Something Positive (support)

  • Dec. 27th, 2009 at 11:38 PM
Yesterday (Saturday), the alarm went off at six in the morning, since we had a friend sleep over who needed to get to work that was an hour away, and my husband, Adam, had said he would drive her. I had decided to go with them, but when I woke up, I found myself in a fibro flare, on top of a flare of hypertonia from my cerebral palsy. I think Adam could sense that, because after he had dressed and gotten ready, he looked at me trying to sit and up and said, "You know, you can stay and sleep. You don't have to come. Sleep and rest and get better!"
I kept saying, "Are you sure? I feel lousy for backing out." He told me, "Don't worry about it. Beth understands. I understand. You hurt and you feel like shit. I want you to keep getting better. You rest. I'll be home soon and I'll help you feel better."
Later that night, he gave me a gentle Shiatsu massage with Reiki, and chopped up fresh pineapple for a snack to help my sore muscles (pineapple contains bromelain). My emotional state absolutely skyrocketed.
I just wish more fibromyalgia patients had such loving support from their partners.

Tags:

Need Support

  • Dec. 27th, 2009 at 5:13 PM
I'm really going through it on a lot of levels right now. I realize that some of my problems are due to emotional disorders and that I've alienated some people I really wanted to be my friends because of my reactions to a couple of things. I apologize for that; I'm pretty sure it's true because the people who answer my posts have changed; I appreciate those who've stayed with me, but miss those who have left. I don't want to upset anyone; the fibro mixed with the PTSD and other psychiatric disorders make it difficult sometimes.

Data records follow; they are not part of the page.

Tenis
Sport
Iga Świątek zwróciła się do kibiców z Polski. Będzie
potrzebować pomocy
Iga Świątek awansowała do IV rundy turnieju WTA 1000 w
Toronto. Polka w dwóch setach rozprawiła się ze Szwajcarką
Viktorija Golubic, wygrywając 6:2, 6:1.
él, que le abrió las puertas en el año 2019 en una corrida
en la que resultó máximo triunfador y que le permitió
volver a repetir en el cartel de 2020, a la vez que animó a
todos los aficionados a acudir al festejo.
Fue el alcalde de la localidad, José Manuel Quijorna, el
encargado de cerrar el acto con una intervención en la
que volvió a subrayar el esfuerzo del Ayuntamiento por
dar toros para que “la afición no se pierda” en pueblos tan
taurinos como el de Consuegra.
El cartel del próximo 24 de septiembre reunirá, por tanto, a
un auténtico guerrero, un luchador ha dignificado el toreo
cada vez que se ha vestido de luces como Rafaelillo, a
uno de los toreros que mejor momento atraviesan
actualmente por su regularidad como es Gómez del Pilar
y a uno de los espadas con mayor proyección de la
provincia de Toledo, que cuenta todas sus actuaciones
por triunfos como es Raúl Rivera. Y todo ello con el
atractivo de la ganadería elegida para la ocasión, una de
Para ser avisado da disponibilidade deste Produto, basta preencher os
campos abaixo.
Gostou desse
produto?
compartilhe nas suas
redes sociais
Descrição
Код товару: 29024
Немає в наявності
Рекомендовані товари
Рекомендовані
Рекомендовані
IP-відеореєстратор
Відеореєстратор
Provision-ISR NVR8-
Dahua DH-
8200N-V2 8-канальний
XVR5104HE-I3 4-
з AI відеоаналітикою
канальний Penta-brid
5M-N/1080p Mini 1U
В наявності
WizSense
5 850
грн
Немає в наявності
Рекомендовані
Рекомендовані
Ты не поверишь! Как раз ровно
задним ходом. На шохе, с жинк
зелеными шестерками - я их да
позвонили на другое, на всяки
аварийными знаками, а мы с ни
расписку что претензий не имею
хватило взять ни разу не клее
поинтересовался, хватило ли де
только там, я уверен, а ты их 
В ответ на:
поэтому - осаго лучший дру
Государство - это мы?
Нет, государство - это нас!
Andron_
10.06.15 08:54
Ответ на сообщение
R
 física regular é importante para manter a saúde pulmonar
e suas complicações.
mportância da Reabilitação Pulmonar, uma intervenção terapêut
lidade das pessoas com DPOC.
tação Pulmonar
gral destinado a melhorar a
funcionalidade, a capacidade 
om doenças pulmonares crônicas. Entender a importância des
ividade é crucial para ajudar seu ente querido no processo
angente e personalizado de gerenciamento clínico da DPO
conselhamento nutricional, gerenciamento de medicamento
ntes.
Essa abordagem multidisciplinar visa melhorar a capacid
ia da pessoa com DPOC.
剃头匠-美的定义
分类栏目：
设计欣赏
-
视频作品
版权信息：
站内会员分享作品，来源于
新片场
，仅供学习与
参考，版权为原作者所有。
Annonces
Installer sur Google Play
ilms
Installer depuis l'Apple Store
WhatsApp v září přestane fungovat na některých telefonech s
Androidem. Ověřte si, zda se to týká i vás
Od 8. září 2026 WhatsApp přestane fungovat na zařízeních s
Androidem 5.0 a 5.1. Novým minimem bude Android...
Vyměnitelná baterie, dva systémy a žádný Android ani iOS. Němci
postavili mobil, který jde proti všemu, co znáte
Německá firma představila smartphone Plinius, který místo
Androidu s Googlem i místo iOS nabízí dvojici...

I am really in so much pain and also sick, not getting much support from those around me, and not being able to pull my weight like I usually do. Would like support if anyone feels up to it (I won't bite your head off)

Thanks in advance, and I apologize for any problems I have caused on this board.

headaches

  • Dec. 25th, 2009 at 9:52 AM
I know that someone else brought it up before but I am definitely dealing with it today- auditory sensitivity. There are 5 of us here for Christmas, my parents, my sister, my hubby and me, but with only 5 of us it still seems like too much noise. Daddy decided to start playing his mp3 player on its new dock, while the TV was still on low, while my hubby kept trying to read to me cards that are in his new game, while my mother is thinking aloud. Meanwhile, no one is hearing me as I try to talk. My head killing me!! My ears cannot focus on any one thing at a time, my head is awash with noise... not sound or music or speaking... noise.

I have always had some audio issues because I am hearing impaired and possibly have C.A.P.S. (central auditory processing syndrome- basically dyslexia of the hearing. My ears hear it but my brain has trouble processing it properly). My auditory issue seem far FAR worse since the fibro. It seems I can handle far less. It is so bad today that I am constantly on the edge of tears.